This is essentially a partial function application. (I’m aware that currying and function application is not the same, but this word was named before I was aware of that fact, and anyway, curry reads better than papply or partial.)

Previously, this was an expensive word to use. Not only did it allocate a new quotation and copy the existing quotation’s elements, but words which called quotations produced by curry did not compile, and had to run in the interpreter; this is due to the compiler’s design, which “lifts” all quotations up to their call site.

Now, this has all changed. For interpreted code, curry now runs in constant time, not linear time proportional to the quotation’s length, because it allocates a small object holding the object together with the quotation. These objects are instances of a curry class, but they print like quotations and are equal to quotations having the same elements, so they’re essentially identical:

3 [ + ] curry [ 3 + ] = .
  t

When a curried quotation is called by call in the interpreter, the VM simply pushes the curried object first, then calls the quotation.

In compiled code, we can do even better now. The compiler knows about curry and applies a rewrite rule to the dataflow graph. Essentially, it replaces all occurrences of curry’s output value with a pair of values, being the object and quotation; it also “widens” all stack shuffling from the point where the curry is created to where it is called. If the curry is passed to an ordinary word, the compiler inserts a real call to curry which allocates memory; however, the key idea behind this rewrite rule is that curry instantiation is “lazy”, and is not done at all if the curry is simply passed downward to a combinator.

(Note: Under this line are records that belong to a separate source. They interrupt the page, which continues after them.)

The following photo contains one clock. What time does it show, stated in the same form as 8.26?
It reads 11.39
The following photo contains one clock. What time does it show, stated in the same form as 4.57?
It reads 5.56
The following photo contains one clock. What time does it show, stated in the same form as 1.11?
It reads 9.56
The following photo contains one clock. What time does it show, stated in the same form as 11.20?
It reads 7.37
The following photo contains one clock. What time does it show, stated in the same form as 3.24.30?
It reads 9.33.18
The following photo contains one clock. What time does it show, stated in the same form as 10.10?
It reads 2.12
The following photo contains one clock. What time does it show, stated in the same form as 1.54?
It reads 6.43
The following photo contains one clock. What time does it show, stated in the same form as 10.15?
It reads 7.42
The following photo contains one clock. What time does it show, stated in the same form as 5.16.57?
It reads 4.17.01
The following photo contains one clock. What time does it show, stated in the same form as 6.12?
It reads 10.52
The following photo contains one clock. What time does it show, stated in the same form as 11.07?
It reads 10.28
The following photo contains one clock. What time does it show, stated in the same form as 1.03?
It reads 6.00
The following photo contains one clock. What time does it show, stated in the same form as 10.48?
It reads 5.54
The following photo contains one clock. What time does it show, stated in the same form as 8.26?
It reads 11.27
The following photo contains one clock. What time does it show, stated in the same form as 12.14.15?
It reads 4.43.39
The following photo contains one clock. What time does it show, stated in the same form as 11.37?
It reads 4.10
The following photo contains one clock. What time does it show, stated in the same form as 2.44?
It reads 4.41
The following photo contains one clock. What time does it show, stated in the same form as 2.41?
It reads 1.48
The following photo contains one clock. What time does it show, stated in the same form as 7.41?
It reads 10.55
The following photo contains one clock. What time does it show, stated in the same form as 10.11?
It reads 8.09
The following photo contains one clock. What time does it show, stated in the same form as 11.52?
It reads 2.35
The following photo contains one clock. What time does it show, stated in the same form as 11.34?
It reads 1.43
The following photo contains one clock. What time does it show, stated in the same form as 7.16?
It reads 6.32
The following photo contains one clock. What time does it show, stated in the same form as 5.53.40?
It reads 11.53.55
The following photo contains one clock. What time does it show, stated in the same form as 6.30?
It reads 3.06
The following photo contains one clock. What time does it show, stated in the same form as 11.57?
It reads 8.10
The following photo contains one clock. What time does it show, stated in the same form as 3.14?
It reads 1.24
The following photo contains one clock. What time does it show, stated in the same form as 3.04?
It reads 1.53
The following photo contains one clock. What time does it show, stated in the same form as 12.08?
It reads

For example, consider this example:

: foo ( x y -- x' y' ) 3 [ + ] curry 2apply ;

This word adds 3 to the top two stack elements. The compiler first inlines the 2apply word:

: foo ( x y -- x' y' ) 3 [ + ] curry tuck >r >r call r> r> call ;

Now it applies the rewrite rule:

: foo ( x y -- x' y' ) 3 [ + ] abc--bcabc >r >r >r call r> r> r> call ;

The compiler represents stack shuffles in symbolic form, internally; I’m writing abc--bcabc to mean a shuffle with that effect, for which no word exists in the library.

Now, it lifts the quotation up to the call site:

: foo ( x y -- x' y' ) 3 [ + ] abc--bcabc >r >r >r drop + r> r> r> drop + ;

Finally, it removes the literal value [ + ], since it is now dead; it travels around the stack without ever being used for anything, and is dropped:

: foo ( x y -- x' y' ) 3 ab--bab >r >r + r> r> + ;

So in this case, the compiler will produce the exact same code for the following two snippets:

3 [ + ] curry 2apply
3 tuck >r >r + r> r> +

While [ + ] curry 2apply is not a useful thing to write, since the direct expansion is simpler, it does demonstrate how the compiler is able to remove the object allocation from this code.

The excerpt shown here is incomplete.